Records for the task START

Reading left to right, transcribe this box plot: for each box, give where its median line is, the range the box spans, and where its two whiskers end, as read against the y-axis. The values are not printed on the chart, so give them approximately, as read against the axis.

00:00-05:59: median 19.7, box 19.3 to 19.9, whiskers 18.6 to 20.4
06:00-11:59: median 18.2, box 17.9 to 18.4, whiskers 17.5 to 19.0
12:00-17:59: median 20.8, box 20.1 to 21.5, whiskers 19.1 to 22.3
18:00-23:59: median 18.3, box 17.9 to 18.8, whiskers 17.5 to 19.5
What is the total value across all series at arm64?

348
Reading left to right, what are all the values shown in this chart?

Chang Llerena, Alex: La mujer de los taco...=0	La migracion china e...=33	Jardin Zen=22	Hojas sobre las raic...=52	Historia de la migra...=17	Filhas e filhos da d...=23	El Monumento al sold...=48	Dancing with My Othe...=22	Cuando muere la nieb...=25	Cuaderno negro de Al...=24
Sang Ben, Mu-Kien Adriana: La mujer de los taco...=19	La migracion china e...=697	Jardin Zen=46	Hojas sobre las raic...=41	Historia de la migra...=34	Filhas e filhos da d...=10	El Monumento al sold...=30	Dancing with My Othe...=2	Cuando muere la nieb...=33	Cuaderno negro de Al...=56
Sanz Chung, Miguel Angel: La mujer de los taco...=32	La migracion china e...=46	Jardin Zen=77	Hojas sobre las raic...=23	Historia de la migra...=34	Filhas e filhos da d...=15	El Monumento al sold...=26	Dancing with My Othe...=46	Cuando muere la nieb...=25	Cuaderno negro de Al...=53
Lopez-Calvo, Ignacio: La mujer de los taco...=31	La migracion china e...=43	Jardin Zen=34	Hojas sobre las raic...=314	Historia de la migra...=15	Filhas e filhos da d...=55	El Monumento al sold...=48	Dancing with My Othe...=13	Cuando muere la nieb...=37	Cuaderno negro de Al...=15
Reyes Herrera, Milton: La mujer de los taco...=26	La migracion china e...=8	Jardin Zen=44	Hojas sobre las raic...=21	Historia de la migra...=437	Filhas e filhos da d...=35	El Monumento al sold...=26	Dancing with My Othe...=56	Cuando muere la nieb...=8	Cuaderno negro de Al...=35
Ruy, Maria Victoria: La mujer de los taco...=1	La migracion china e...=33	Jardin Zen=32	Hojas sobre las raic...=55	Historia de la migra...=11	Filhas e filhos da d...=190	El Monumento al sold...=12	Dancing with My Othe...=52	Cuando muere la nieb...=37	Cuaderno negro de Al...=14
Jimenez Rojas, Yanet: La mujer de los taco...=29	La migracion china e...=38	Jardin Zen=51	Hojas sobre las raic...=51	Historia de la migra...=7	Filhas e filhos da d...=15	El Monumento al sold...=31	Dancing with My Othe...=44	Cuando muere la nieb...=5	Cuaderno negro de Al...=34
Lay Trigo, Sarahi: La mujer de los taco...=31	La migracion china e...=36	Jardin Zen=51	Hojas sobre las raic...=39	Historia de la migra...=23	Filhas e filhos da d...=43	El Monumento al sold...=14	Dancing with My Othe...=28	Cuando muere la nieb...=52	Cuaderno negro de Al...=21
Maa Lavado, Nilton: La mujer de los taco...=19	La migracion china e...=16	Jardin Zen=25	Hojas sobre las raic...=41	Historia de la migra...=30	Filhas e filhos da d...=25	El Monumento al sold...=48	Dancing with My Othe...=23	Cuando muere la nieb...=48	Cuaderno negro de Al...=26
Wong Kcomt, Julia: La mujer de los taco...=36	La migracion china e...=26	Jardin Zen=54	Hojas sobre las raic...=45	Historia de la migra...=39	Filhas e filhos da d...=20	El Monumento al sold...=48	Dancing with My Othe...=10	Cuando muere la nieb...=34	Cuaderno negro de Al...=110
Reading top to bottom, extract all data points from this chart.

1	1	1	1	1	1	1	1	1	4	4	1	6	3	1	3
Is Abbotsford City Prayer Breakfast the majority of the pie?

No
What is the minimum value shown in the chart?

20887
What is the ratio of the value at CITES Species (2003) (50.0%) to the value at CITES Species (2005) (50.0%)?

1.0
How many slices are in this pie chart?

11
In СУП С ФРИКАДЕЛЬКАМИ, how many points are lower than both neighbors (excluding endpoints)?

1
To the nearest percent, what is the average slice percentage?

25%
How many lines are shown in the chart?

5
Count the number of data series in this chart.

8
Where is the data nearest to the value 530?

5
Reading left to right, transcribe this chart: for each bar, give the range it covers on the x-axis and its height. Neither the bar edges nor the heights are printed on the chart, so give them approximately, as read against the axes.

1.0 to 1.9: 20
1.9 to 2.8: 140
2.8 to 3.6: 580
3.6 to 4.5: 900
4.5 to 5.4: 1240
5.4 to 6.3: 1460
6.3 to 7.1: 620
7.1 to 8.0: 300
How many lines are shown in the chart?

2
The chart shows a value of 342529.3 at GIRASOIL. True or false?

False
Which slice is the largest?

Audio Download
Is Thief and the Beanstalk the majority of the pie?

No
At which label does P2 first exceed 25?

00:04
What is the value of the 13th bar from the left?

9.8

Records for the task END

Copy every one of the rows above, keeping each line identical to its original.

■ Solution to the problem:
Reading left to right, transcribe this box plot: for each box, give where its median line is, the range the box spans, and where its two whiskers end, as read against the y-axis. The values are not printed on the chart, so give them approximately, as read against the axis.

00:00-05:59: median 19.7, box 19.3 to 19.9, whiskers 18.6 to 20.4
06:00-11:59: median 18.2, box 17.9 to 18.4, whiskers 17.5 to 19.0
12:00-17:59: median 20.8, box 20.1 to 21.5, whiskers 19.1 to 22.3
18:00-23:59: median 18.3, box 17.9 to 18.8, whiskers 17.5 to 19.5
What is the total value across all series at arm64?

348
Reading left to right, what are all the values shown in this chart?

Chang Llerena, Alex: La mujer de los taco...=0	La migracion china e...=33	Jardin Zen=22	Hojas sobre las raic...=52	Historia de la migra...=17	Filhas e filhos da d...=23	El Monumento al sold...=48	Dancing with My Othe...=22	Cuando muere la nieb...=25	Cuaderno negro de Al...=24
Sang Ben, Mu-Kien Adriana: La mujer de los taco...=19	La migracion china e...=697	Jardin Zen=46	Hojas sobre las raic...=41	Historia de la migra...=34	Filhas e filhos da d...=10	El Monumento al sold...=30	Dancing with My Othe...=2	Cuando muere la nieb...=33	Cuaderno negro de Al...=56
Sanz Chung, Miguel Angel: La mujer de los taco...=32	La migracion china e...=46	Jardin Zen=77	Hojas sobre las raic...=23	Historia de la migra...=34	Filhas e filhos da d...=15	El Monumento al sold...=26	Dancing with My Othe...=46	Cuando muere la nieb...=25	Cuaderno negro de Al...=53
Lopez-Calvo, Ignacio: La mujer de los taco...=31	La migracion china e...=43	Jardin Zen=34	Hojas sobre las raic...=314	Historia de la migra...=15	Filhas e filhos da d...=55	El Monumento al sold...=48	Dancing with My Othe...=13	Cuando muere la nieb...=37	Cuaderno negro de Al...=15
Reyes Herrera, Milton: La mujer de los taco...=26	La migracion china e...=8	Jardin Zen=44	Hojas sobre las raic...=21	Historia de la migra...=437	Filhas e filhos da d...=35	El Monumento al sold...=26	Dancing with My Othe...=56	Cuando muere la nieb...=8	Cuaderno negro de Al...=35
Ruy, Maria Victoria: La mujer de los taco...=1	La migracion china e...=33	Jardin Zen=32	Hojas sobre las raic...=55	Historia de la migra...=11	Filhas e filhos da d...=190	El Monumento al sold...=12	Dancing with My Othe...=52	Cuando muere la nieb...=37	Cuaderno negro de Al...=14
Jimenez Rojas, Yanet: La mujer de los taco...=29	La migracion china e...=38	Jardin Zen=51	Hojas sobre las raic...=51	Historia de la migra...=7	Filhas e filhos da d...=15	El Monumento al sold...=31	Dancing with My Othe...=44	Cuando muere la nieb...=5	Cuaderno negro de Al...=34
Lay Trigo, Sarahi: La mujer de los taco...=31	La migracion china e...=36	Jardin Zen=51	Hojas sobre las raic...=39	Historia de la migra...=23	Filhas e filhos da d...=43	El Monumento al sold...=14	Dancing with My Othe...=28	Cuando muere la nieb...=52	Cuaderno negro de Al...=21
Maa Lavado, Nilton: La mujer de los taco...=19	La migracion china e...=16	Jardin Zen=25	Hojas sobre las raic...=41	Historia de la migra...=30	Filhas e filhos da d...=25	El Monumento al sold...=48	Dancing with My Othe...=23	Cuando muere la nieb...=48	Cuaderno negro de Al...=26
Wong Kcomt, Julia: La mujer de los taco...=36	La migracion china e...=26	Jardin Zen=54	Hojas sobre las raic...=45	Historia de la migra...=39	Filhas e filhos da d...=20	El Monumento al sold...=48	Dancing with My Othe...=10	Cuando muere la nieb...=34	Cuaderno negro de Al...=110
Reading top to bottom, extract all data points from this chart.

1	1	1	1	1	1	1	1	1	4	4	1	6	3	1	3
Is Abbotsford City Prayer Breakfast the majority of the pie?

No
What is the minimum value shown in the chart?

20887
What is the ratio of the value at CITES Species (2003) (50.0%) to the value at CITES Species (2005) (50.0%)?

1.0
How many slices are in this pie chart?

11
In СУП С ФРИКАДЕЛЬКАМИ, how many points are lower than both neighbors (excluding endpoints)?

1
To the nearest percent, what is the average slice percentage?

25%
How many lines are shown in the chart?

5
Count the number of data series in this chart.

8
Where is the data nearest to the value 530?

5
Reading left to right, transcribe this chart: for each bar, give the range it covers on the x-axis and its height. Neither the bar edges nor the heights are printed on the chart, so give them approximately, as read against the axes.

1.0 to 1.9: 20
1.9 to 2.8: 140
2.8 to 3.6: 580
3.6 to 4.5: 900
4.5 to 5.4: 1240
5.4 to 6.3: 1460
6.3 to 7.1: 620
7.1 to 8.0: 300
How many lines are shown in the chart?

2
The chart shows a value of 342529.3 at GIRASOIL. True or false?

False
Which slice is the largest?

Audio Download
Is Thief and the Beanstalk the majority of the pie?

No
At which label does P2 first exceed 25?

00:04
What is the value of the 13th bar from the left?

9.8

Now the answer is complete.